Exercise aim =
List every film title mentioned in the review below.

The Dance of Reality His unique vision recently re-introduced to audiences by unmaking-of documentary Jodorowsky’s Dune, cinematic fabulist Alejandro Jodorowsky is back with his first film in a quarter-century. This autobiographical fantasia shows all initial signs of being a welcome yet somewhat redundant retread of his cult-famed early work (1970’s El Topo, 1973’s The Holy Mountain), as Santa Sangre was in 1989. It starts with the filmmaker himself fulminating wisdoms about the spiritual emptiness of a money-centric world, then appearing as guardian angel to his child self (Jeremias Herskovits). Little Alejandro is raised by a bullying, hyper macho father (Brontis Jodorowsky) and warm, indulgent mother (soprano Pamela Flores, singing every line of dialogue) who naturally clash at every turn. Jodorowsky’s stunning eye for bizarre imagery (abetted by DP Jean-Marie Dreujou’s handsome compositions) hasn’t faded, so there are delights to be had even in what fans might consider an over-familiar parade of dwarfs, amputees, anti clerical burlesques (like a dress-up dog beauty contest at church), Chaplinesque circus sentimentality, and other simple if surreal illustrations of society’s eternal victims and overlords. At a certain point, however, the misdeeds of father Jaime force his self-exile. The film’s consequent picaresque allegory of epic suffering toward redemption becomes cheerfully goofy, its symbol-strewn path increasingly funny and sweet rather than burdened by import. A large part of that appeal is due to junior Jodorowsky Brontis, who demonstrates considerable farcical esprit while flashing more full-frontal nudity than Michael Fassbender and Ewan McGregor combined ever dreamed of obliging. Shot in the family’s native Chile on a purported crowd funded budget of $3 million — could Hollywood provide so much original spectacle for 30 times that amount?—The Dance of Reality finds its 84-year-old maker as frisky as a pony, one that provides an endearingly unpredictable ride. (2:10) Opera Plaza, Shattuck. (Harvey)

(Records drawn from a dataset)
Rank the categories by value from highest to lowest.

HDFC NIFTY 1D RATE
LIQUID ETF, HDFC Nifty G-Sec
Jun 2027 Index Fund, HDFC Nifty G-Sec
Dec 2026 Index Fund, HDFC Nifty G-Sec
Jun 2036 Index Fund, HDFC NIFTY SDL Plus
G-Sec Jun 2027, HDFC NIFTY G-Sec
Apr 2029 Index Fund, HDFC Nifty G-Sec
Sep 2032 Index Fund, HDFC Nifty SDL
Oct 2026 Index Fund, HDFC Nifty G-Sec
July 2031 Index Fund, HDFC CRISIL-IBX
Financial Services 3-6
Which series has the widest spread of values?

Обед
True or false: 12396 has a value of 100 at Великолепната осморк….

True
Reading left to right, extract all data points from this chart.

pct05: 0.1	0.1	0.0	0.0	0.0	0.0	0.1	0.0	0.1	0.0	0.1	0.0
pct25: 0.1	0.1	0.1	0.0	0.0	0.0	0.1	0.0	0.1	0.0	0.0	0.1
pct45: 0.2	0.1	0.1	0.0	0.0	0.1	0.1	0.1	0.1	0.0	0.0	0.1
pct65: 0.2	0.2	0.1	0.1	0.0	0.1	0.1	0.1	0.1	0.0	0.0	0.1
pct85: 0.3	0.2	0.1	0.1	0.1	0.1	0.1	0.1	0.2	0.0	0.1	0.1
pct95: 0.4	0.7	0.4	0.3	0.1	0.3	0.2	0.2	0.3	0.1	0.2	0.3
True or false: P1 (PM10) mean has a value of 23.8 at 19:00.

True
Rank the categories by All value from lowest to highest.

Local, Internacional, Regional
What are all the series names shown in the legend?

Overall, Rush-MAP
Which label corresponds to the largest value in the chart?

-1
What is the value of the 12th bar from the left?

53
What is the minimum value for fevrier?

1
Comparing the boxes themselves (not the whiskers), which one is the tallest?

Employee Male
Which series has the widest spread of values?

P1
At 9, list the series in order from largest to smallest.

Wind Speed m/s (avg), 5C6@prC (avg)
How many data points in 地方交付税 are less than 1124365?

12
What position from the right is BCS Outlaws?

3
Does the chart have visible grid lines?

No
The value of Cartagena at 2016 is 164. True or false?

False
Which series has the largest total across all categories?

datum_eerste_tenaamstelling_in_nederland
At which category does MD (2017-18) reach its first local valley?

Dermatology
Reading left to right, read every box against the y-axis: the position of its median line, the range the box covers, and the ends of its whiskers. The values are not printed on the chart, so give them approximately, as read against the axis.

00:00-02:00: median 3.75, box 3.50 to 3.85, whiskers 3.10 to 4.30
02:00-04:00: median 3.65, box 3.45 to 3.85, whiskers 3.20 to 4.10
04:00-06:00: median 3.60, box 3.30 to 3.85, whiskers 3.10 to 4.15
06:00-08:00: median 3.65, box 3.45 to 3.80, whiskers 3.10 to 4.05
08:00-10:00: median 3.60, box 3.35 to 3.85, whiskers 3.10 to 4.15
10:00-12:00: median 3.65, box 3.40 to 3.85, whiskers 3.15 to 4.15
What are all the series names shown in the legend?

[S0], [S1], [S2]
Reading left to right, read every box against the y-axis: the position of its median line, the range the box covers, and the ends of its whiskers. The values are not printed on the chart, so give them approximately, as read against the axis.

Task output =
The Dance of Reality
Jodorowsky's Dune
El Topo
The Holy Mountain
Santa Sangre